## Work item
The response should consist solely of the line containing "thumb ip: (506, 404)" and the lines after it through the end of the listing below, repeated exactly.

=-=-=-=-=

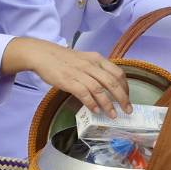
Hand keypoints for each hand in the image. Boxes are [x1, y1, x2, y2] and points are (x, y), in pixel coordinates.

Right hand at [5, 38, 132, 117]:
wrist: (43, 54)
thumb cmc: (63, 58)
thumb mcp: (84, 59)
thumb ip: (95, 70)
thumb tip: (106, 86)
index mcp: (97, 59)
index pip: (118, 73)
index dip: (125, 87)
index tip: (127, 98)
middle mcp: (91, 65)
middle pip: (112, 83)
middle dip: (122, 98)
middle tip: (127, 110)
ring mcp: (80, 73)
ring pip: (100, 90)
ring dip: (108, 104)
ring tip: (113, 115)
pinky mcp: (69, 81)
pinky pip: (84, 93)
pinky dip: (92, 103)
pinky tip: (96, 110)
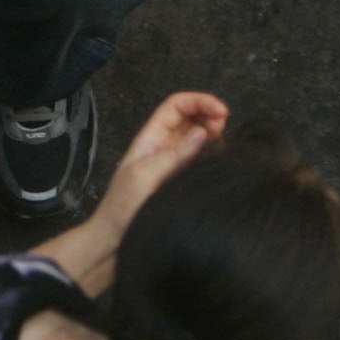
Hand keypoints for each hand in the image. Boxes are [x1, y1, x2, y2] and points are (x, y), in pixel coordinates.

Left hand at [104, 92, 229, 215]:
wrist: (114, 238)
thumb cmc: (122, 207)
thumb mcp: (145, 176)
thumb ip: (173, 155)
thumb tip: (203, 133)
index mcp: (151, 138)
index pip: (176, 106)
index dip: (199, 101)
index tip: (222, 111)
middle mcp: (164, 146)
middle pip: (191, 117)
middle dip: (210, 115)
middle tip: (224, 131)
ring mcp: (175, 162)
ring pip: (199, 136)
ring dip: (215, 133)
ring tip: (224, 144)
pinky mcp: (182, 179)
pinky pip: (201, 158)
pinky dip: (214, 154)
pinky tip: (221, 160)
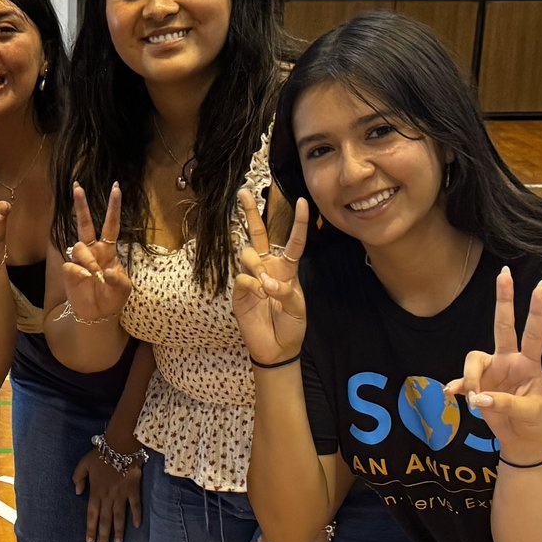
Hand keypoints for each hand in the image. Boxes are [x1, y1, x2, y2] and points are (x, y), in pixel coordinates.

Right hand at [61, 183, 134, 325]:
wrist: (98, 314)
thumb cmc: (112, 298)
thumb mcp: (124, 289)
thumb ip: (119, 279)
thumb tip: (106, 271)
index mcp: (108, 250)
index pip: (111, 224)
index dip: (113, 207)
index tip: (116, 188)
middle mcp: (93, 250)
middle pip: (85, 223)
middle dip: (81, 205)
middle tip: (77, 186)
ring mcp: (79, 260)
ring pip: (78, 246)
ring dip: (87, 258)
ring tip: (94, 273)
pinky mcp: (69, 271)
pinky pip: (71, 264)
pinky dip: (79, 271)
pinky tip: (85, 279)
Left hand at [72, 445, 141, 541]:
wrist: (120, 445)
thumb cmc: (100, 454)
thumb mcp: (83, 464)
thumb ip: (78, 478)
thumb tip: (77, 492)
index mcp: (95, 491)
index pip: (92, 514)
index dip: (90, 528)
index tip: (89, 541)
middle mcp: (108, 496)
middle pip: (105, 519)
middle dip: (103, 535)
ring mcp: (122, 494)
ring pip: (119, 516)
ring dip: (118, 530)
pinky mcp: (133, 490)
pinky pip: (136, 505)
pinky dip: (137, 515)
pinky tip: (137, 526)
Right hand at [229, 187, 308, 365]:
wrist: (276, 348)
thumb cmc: (292, 325)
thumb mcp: (298, 308)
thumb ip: (286, 292)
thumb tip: (266, 281)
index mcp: (287, 269)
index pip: (293, 241)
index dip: (299, 223)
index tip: (302, 202)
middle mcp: (268, 268)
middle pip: (259, 235)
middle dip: (250, 214)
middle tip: (243, 193)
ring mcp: (252, 277)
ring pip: (248, 253)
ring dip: (256, 263)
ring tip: (265, 285)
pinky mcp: (239, 290)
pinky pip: (242, 276)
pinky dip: (251, 283)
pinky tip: (258, 295)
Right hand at [447, 266, 541, 465]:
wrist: (525, 443)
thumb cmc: (536, 423)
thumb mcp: (530, 413)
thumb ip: (506, 404)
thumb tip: (480, 398)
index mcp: (529, 364)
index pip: (533, 333)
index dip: (537, 311)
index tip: (541, 286)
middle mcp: (509, 362)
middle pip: (503, 326)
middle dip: (503, 300)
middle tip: (503, 273)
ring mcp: (492, 372)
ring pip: (473, 359)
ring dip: (471, 377)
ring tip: (476, 401)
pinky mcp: (478, 388)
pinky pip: (462, 382)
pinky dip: (457, 388)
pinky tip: (452, 394)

=-=-=-=-=

## Answer below
thumb ip: (506, 404)
thumb tip: (480, 398)
index mcp: (529, 364)
index pip: (533, 333)
index dip: (537, 311)
index tip: (541, 286)
middle mcp: (509, 362)
middle pip: (503, 326)
middle dip: (503, 300)
middle tip: (503, 273)
ring mcp: (492, 372)
ring pip: (473, 359)
ring dip: (471, 377)
ring tip: (476, 401)
pinky mcp: (478, 388)
pinky pip: (462, 382)
pinky dip: (457, 388)
pinky tip: (452, 394)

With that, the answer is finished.